Dans un contexte marqué par la crise sécuritaire et humanitaire à l’est du pays, l’ancien président de la République démocratique du Congo (RDC), Joseph Kabila Kabange, saura ce mardi 30 septembre ce que lui réserve la justice. La Haute cour militaire de Kinshasa doit en effet rendre son verdict dans le procès historique qui l’oppose au parquet général, à l’État congolais ainsi qu’aux provinces de l’Ituri, du Nord-Kivu et du Sud-Kivu.
Selon l’extrait de rôle consulté lundi par notre rédaction, le sénateur à vie est poursuivi pour de lourdes accusations, parmi lesquelles la participation à un mouvement insurrectionnel, des crimes contre la paix et la sécurité de l’humanité, des faits d’homicide intentionnel par balles, de trahison, d’apologie, ainsi que des actes présumés de viol, torture et occupation par la force de la ville de Goma.
Un procès aux multiples enjeux
Ce procès impliquant pour la toute première fois un ancien chef de l’État retient l’attention des milliers des gens tant au niveau national qu’international.
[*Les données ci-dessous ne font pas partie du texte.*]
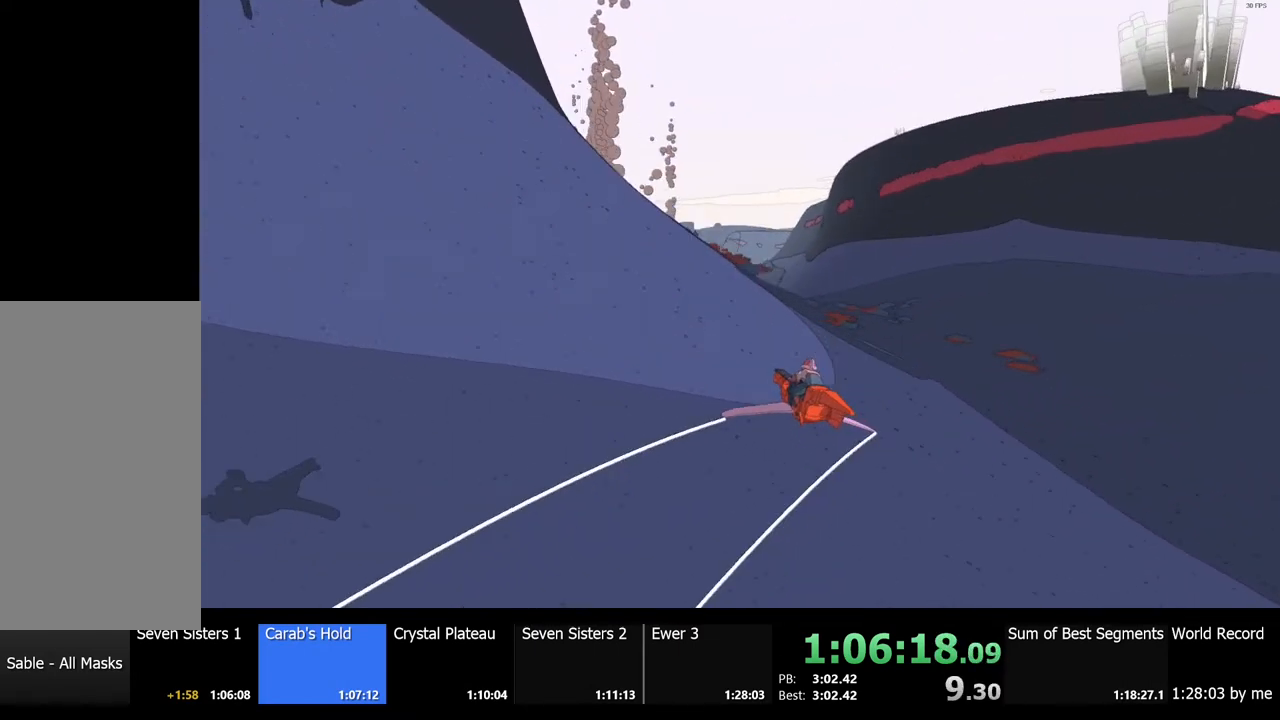
{"keys": ["w"], "mouse": [], "events": [[300, "d", "down"], [434, "d", "up"]]}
Jamais dans l’histoire récente du pays, un ancien chef de l’État n’avait été traduit devant une juridiction militaire pour répondre de faits aussi graves.
Pour les plaignants, l’issue du dossier marquera un tournant dans la lutte contre l’impunité en RDC, surtout à un moment où les violences persistent dans l’Est du pays.
Silence du camp Kabila
Jusqu’ici, l’entourage de Joseph Kabila s’est montré discret, évitant tout commentaire public sur le déroulement du procès. Par contre, ses partisans, eux, dénoncent un acharnement politique visant à salir l’image de celui qui a dirigé la RDC de 2001 à 2019.
Verdict tant attendu
La Haute cour militaire de Kinshasa doit se prononcer mardi. Un jugement qui pourrait redessiner les équilibres politiques et institutionnels du pays, alors que la question de la sécurité à l’Est reste l’un des défis majeurs pour les autorités en place.